**Problem to work on**
A word-for-word transcription of all the data is required.

**Data under study**
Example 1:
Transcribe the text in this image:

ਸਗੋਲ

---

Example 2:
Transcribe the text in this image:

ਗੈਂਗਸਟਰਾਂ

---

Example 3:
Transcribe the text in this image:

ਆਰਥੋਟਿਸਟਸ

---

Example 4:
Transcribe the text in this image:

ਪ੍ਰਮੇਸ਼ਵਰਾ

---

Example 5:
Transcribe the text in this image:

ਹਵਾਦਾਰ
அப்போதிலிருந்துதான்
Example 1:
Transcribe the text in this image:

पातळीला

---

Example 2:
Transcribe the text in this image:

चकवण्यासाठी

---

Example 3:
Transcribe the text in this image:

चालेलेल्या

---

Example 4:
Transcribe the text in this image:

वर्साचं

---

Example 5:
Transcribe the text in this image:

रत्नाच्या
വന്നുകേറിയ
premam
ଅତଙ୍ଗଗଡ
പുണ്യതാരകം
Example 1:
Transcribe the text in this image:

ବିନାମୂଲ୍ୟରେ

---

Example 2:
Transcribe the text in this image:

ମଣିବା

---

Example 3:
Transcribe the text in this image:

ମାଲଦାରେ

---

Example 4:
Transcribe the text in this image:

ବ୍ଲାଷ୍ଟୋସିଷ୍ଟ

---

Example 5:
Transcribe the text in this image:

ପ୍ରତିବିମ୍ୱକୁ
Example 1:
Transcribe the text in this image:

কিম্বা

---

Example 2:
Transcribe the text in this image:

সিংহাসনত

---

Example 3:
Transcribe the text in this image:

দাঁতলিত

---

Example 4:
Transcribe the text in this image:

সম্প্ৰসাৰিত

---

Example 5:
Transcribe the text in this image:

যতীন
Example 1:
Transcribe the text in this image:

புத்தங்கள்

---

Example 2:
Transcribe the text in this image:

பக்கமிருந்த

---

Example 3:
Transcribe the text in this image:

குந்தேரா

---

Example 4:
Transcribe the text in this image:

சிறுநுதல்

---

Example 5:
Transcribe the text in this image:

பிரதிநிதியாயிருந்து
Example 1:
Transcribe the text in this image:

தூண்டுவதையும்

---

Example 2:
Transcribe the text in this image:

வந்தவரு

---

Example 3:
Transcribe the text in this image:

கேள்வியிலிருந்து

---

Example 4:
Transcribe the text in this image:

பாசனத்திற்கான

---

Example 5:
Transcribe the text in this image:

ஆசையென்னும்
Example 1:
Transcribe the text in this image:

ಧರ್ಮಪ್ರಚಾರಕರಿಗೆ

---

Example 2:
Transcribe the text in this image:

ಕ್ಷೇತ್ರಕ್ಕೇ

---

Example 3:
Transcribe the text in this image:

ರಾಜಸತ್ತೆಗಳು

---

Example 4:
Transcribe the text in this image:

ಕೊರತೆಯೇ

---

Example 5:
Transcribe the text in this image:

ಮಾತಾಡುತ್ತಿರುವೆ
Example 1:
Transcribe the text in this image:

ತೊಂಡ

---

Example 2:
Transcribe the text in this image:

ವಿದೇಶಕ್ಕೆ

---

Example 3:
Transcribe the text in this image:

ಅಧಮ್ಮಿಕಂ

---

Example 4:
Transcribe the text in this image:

**Output of the task**
Example 1:
Transcribe the text in this image:

ਸਗੋਲ

---

Example 2:
Transcribe the text in this image:

ਗੈਂਗਸਟਰਾਂ

---

Example 3:
Transcribe the text in this image:

ਆਰਥੋਟਿਸਟਸ

---

Example 4:
Transcribe the text in this image:

ਪ੍ਰਮੇਸ਼ਵਰਾ

---

Example 5:
Transcribe the text in this image:

ਹਵਾਦਾਰ
அப்போதிலிருந்துதான்
Example 1:
Transcribe the text in this image:

पातळीला

---

Example 2:
Transcribe the text in this image:

चकवण्यासाठी

---

Example 3:
Transcribe the text in this image:

चालेलेल्या

---

Example 4:
Transcribe the text in this image:

वर्साचं

---

Example 5:
Transcribe the text in this image:

रत्नाच्या
വന്നുകേറിയ
premam
ଅତଙ୍ଗଗଡ
പുണ്യതാരകം
Example 1:
Transcribe the text in this image:

ବିନାମୂଲ୍ୟରେ

---

Example 2:
Transcribe the text in this image:

ମଣିବା

---

Example 3:
Transcribe the text in this image:

ମାଲଦାରେ

---

Example 4:
Transcribe the text in this image:

ବ୍ଲାଷ୍ଟୋସିଷ୍ଟ

---

Example 5:
Transcribe the text in this image:

ପ୍ରତିବିମ୍ୱକୁ
Example 1:
Transcribe the text in this image:

কিম্বা

---

Example 2:
Transcribe the text in this image:

সিংহাসনত

---

Example 3:
Transcribe the text in this image:

দাঁতলিত

---

Example 4:
Transcribe the text in this image:

সম্প্ৰসাৰিত

---

Example 5:
Transcribe the text in this image:

যতীন
Example 1:
Transcribe the text in this image:

புத்தங்கள்

---

Example 2:
Transcribe the text in this image:

பக்கமிருந்த

---

Example 3:
Transcribe the text in this image:

குந்தேரா

---

Example 4:
Transcribe the text in this image:

சிறுநுதல்

---

Example 5:
Transcribe the text in this image:

பிரதிநிதியாயிருந்து
Example 1:
Transcribe the text in this image:

தூண்டுவதையும்

---

Example 2:
Transcribe the text in this image:

வந்தவரு

---

Example 3:
Transcribe the text in this image:

கேள்வியிலிருந்து

---

Example 4:
Transcribe the text in this image:

பாசனத்திற்கான

---

Example 5:
Transcribe the text in this image:

ஆசையென்னும்
Example 1:
Transcribe the text in this image:

ಧರ್ಮಪ್ರಚಾರಕರಿಗೆ

---

Example 2:
Transcribe the text in this image:

ಕ್ಷೇತ್ರಕ್ಕೇ

---

Example 3:
Transcribe the text in this image:

ರಾಜಸತ್ತೆಗಳು

---

Example 4:
Transcribe the text in this image:

ಕೊರತೆಯೇ

---

Example 5:
Transcribe the text in this image:

ಮಾತಾಡುತ್ತಿರುವೆ
Example 1:
Transcribe the text in this image:

ತೊಂಡ

---

Example 2:
Transcribe the text in this image:

ವಿದೇಶಕ್ಕೆ

---

Example 3:
Transcribe the text in this image:

ಅಧಮ್ಮಿಕಂ

---

Example 4:
Transcribe the text in this image:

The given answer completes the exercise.